* [Fuente]:
..........
A pesar de ser materia central de su poesía, la vivencia de la condición mortal no lleva jamás a ésta a los terrenos, tan frecuentados por la poesía romántica anterior, del lamento ante la fugacidad de la vida y lo efímero de las acciones y pasiones humanas. Ni el paso del tiempo ni el envejecimiento, como formas de la muerte misma o como acercamiento inexorable a ella, encuentran un eco perceptible en sus poemas. Si bien es cierto que la muerte conlleva naturalmente ausencia y pérdida, también lo es que, en su poesía, ausencia y pérdida poseen un singular significado que reviste a ambos elementos de un valor genuino, ya sea como condición del conocimiento contrastado2, o como examen que garantiza la ganancia3.

El pobre papel que desempeña el tiempo, su escasa utilización como factor articulante en los poemas de nuestra autora, es ya lugar común para la crítica dickinsoniana. El material del que extrae la sustancia que los compone recibe un tratamiento de interiorización tal que provoca en el lector esa sensación de intemporalidad o de distanciamiento respecto al transcurrir del mundo exterior, característica de su poesía. Todo parece contemplado sub specie aeternitatis a través de una mirada que filtra todo lo que ve y lo acoge en un espacio íntimo y personal donde habita la escritora —"la cápsula de la mente"—. La riqueza y complejidad extraordinarias de las asociaciones conceptuales e imaginativas de su poesía, al igual que su proverbial hermetismo, nacen de ese estado de permanente vigilia interior en que se descifran todos los mensajes recibidos según una clave llamada Emily Dickinson.

En cierta ocasión, Thomas Wentworth Higginson, su consejero en asuntos literarios, escribió una carta a Dickinson en la que le confesaba que su poesía le parecía algo espasmódica e incontrolada4. El comentario no podía ser más certero pues, en efecto, al leer la mayor parte de sus poemas podemos percibir algo que nos recuerda las convulsiones propias de una regurgitación. Sin embargo, la reconocida incapacidad para exteriorizar armoniosamente en palabras ese mundo interior, esa interna diferencia "donde los significados son", no se debe a una falta de pericia. Una mujer que estudia el Diccionario como si se tratara de un manual de primeros auxilios, o que se sabe casi de memoria las tragedias de Shakespeare, puede ser cualquier cosa menos una escritora de brocha gorda5. Lo que sucede es que el conflicto creado por la heterogeneidad de medios existente entre el pensamiento y el discurso articulado, que normalmente se salda con la derrota e invasión del primero por parte del segundo, se convierte en una guerra de trincheras en el caso de Dickinson. Mientras que la mayoría de los mortales nos servimos del discurso para perfilar de forma más definida nuestros pensamientos y poner orden en ellos, de manera que estos últimos terminan por acomodarse espontáneamente a los modos del primero, para la poetisa de Amherst la sutilidad del pensamiento contrasta con el tosco boceto que de él se obtiene mediante el engarce de las palabras6. De ahí que sean precisamente los silencios, los continuos espacios en blanco, el estilo sesgado y la ruptura de la sintaxis, los rasgos más peculiares en su modo de expresión. Sus motivos son obsesivamente recurrentes, como si con la reiteración y el continuo volver sobre lo mismo de distintas maneras aliviara hasta cierto punto el desaliño con que logra vestir sus pensamientos. La capacidad cognitiva de Dickinson, una virtud frecuentemente exaltada por los críticos7, es sobre todo capacidad de consciencia: consciencia de la diferencia interna, del aislamiento de la propia intimidad cerrada como una ostra; consciencia que trata de manifestarse recurriendo a la elipsis, al gesto insinuado, a la sugerencia incierta y al premeditado desconcierto.
..........
(Entradas de un conjunto de datos)
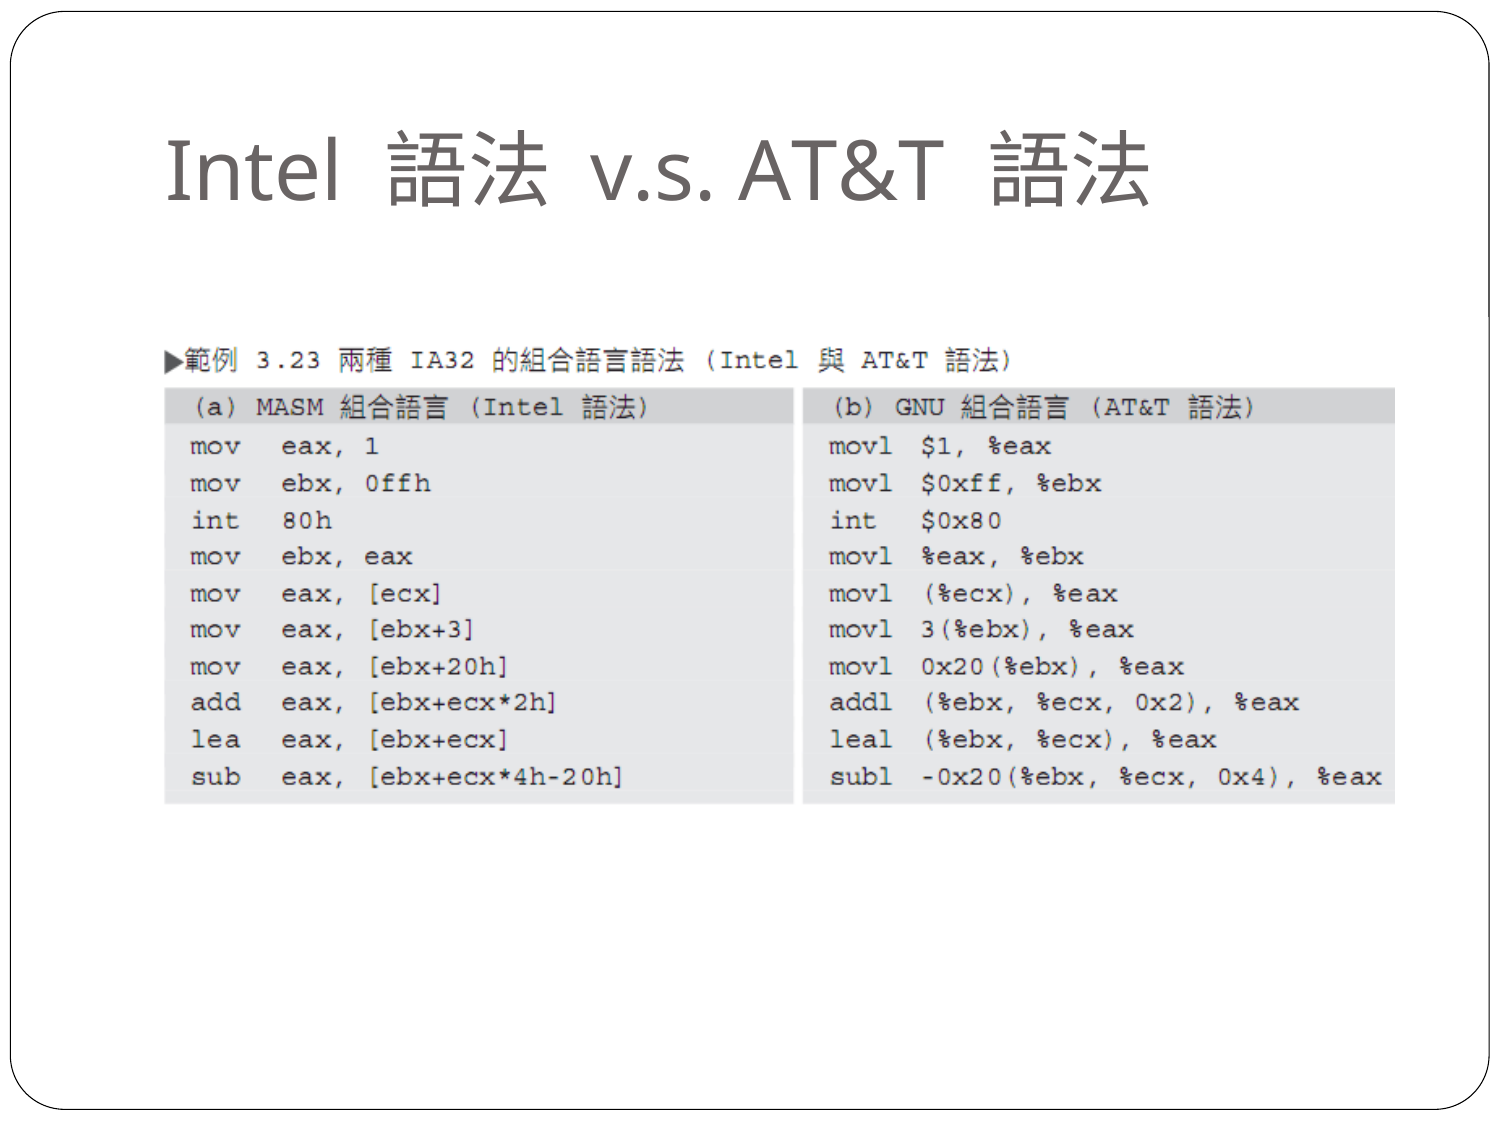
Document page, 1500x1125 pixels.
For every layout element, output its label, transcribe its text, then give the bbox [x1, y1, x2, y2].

title Intel 語法 v.s. AT&T 語法 [150, 44, 1426, 233]
picture [150, 331, 1395, 811]
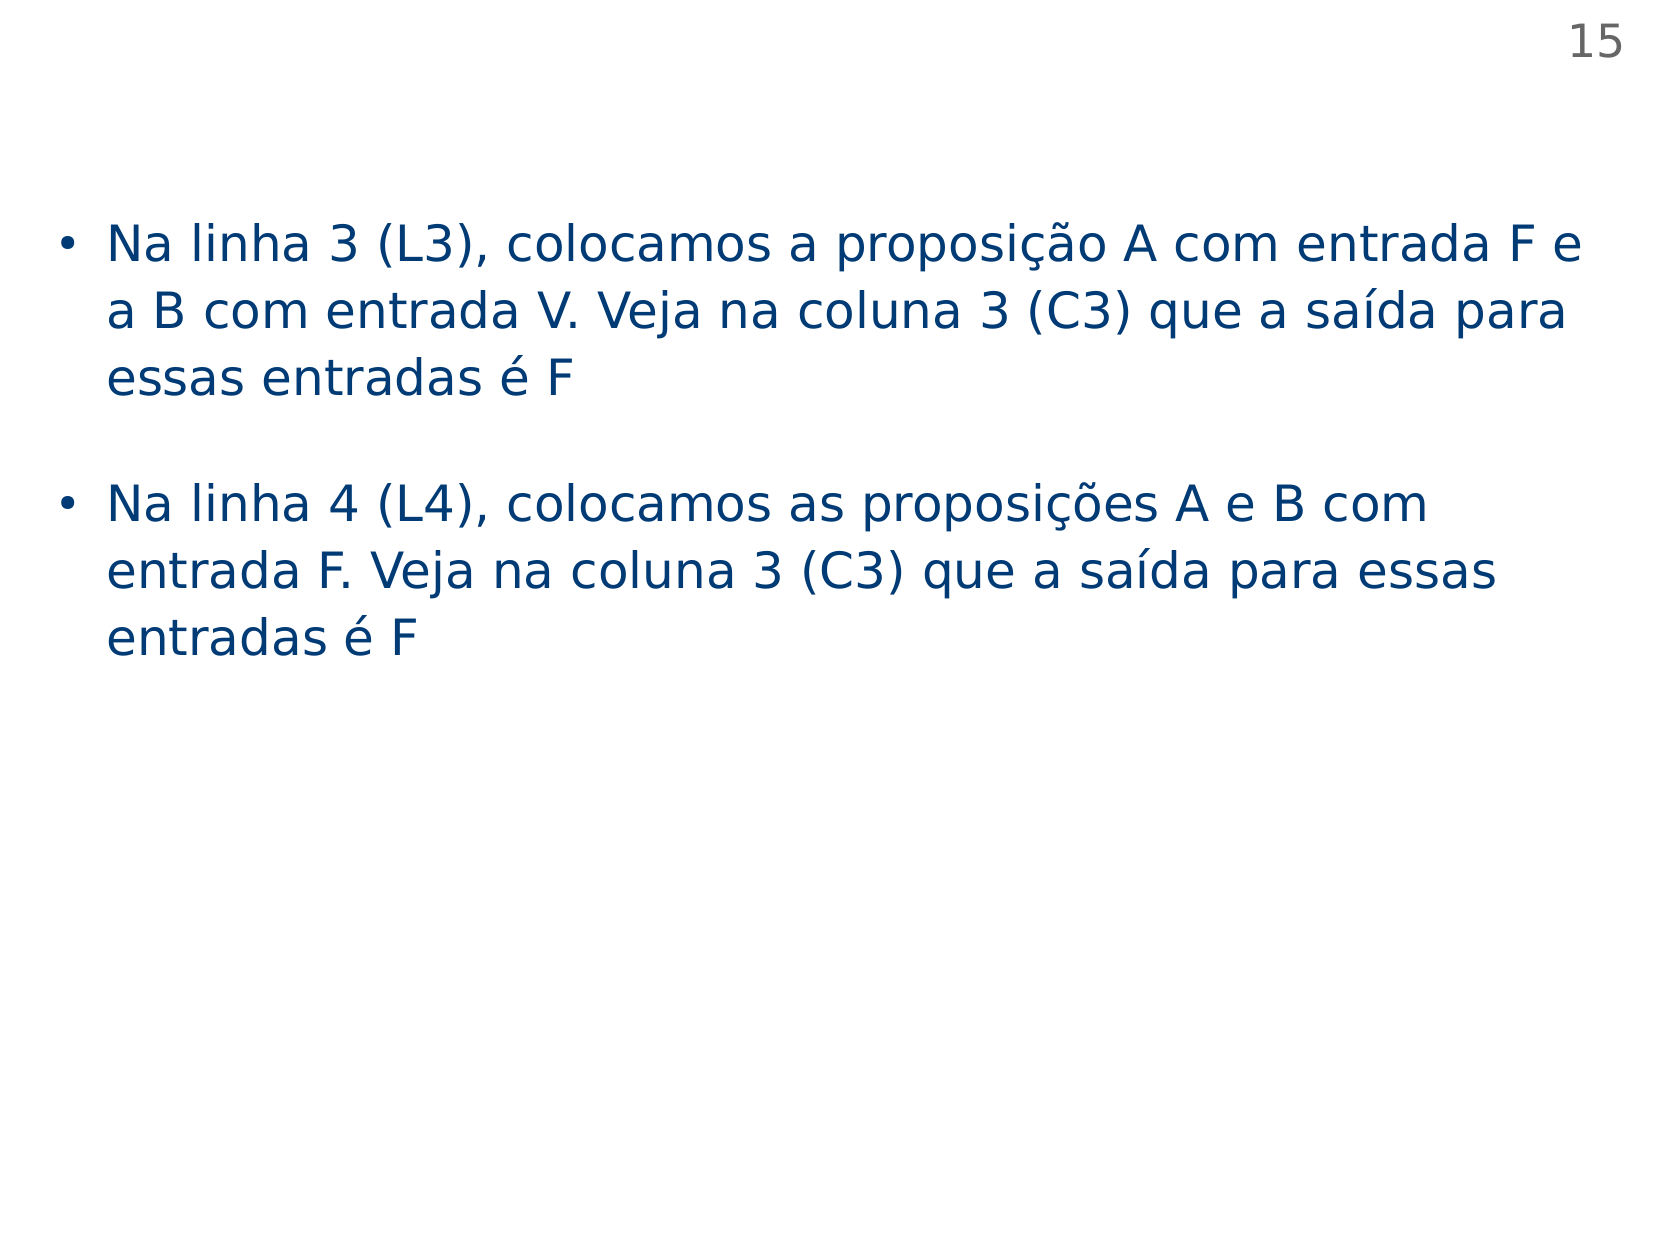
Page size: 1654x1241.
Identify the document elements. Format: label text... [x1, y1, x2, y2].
..........
* [Instrucción dada 1]: Según el texto sobre la poesía de Emily Dickinson, ¿qué le confesó Thomas Wentworth Higginson a la autora en una carta?
* [Instrucción dada 2]: Prolonga el texto sobre la poesía de Emily Dickinson a partir de su última oración.

* [Resultado del ejercicio 1]: Que su poesía le parecía algo espasmódica e incontrolada.

* [Resultado del ejercicio 2]:
Pero, volviendo al tema de la muerte, creo que el punto de vista – y el perspectivismo es uno de los principales problemas con que continuamente se ve enfrentada Dickinson— que puede brindarnos la panorámica más amplia y profunda de este motivo central es, paradójicamente, el de la inmortalidad, el verdadero "tema torrencial" para ella8. La muerte alcanza su pleno significado sólo desde la experiencia o el aprendizaje de la inmortalidad, que constituye, en definitiva, la marca fundamental del pathos poético y vital de Dickinson9. En uno de sus últimos poemas, escribe como estrofa final:

"Que todo charlatán
De sus labios sellados tome ejemplo,
El único secreto que guardamos
Es la Inmortalidad".

Los labios sellados son los de la naturaleza que no relata al hombre el cuento que "Jehová le contó", sino que se lo calla, al igual que el volcán tampoco confía su "proyecto rosa" a ningún hombre "precario". La inmortalidad es un secreto guardado cuyo aprendizaje es, en último extremo, la única tarea importante que al hombre le queda: "lo único digno de latrocinio"10. En su poesía, la inmortalidad no es tratada tanto como una condición inherente al ser humano cuanto como un estado venidero que se anuncia enigmáticamente, de modo que la Revelación, que es como ella llama al Apocalipsis de san Juan, no es aquello que nos aguarda al final, sino "nuestros desguarnecidos ojos", en clara alusión al desprendimiento de las escamas que cubrían los ojos, hasta entonces ciegos, de san Pablo en Damasco11. Es desde esta perspectiva, y no desde aquella otra que entrevé cierto panteísmo en la actitud de Dickinson frente a la naturaleza, desde donde debe leerse su célebre sentencia: "lo Sobrenatural es tan sólo lo Natural desvelado".

La imagen del "otro sido" o del "otro lugar" es una constante que representa precisamente ese estado por venir, respecto al cual nuestra situación puede describirse, mejor que como la de una espera, como la de un anormal retraso:

"No es que Morir nos duela tanto —
Es el Vivir — lo que nos duele más —
Pero el Morir — es camino distinto —
Un algo tras la puerta —

La Costumbre Sureña – de los Pájaros –
Que antes de que lleguen las Heladas –
Aceptan más benignas Latitudes –
Nosotros — somos los Pájaros — que se quedan.

Los Ateridos ante las puertas del Granjero –
Por cuya cicatera Miga —
Negociamos — hasta que las piadosas Nieves
Convencen a nuestras Plumas de que vuelvan a Casa".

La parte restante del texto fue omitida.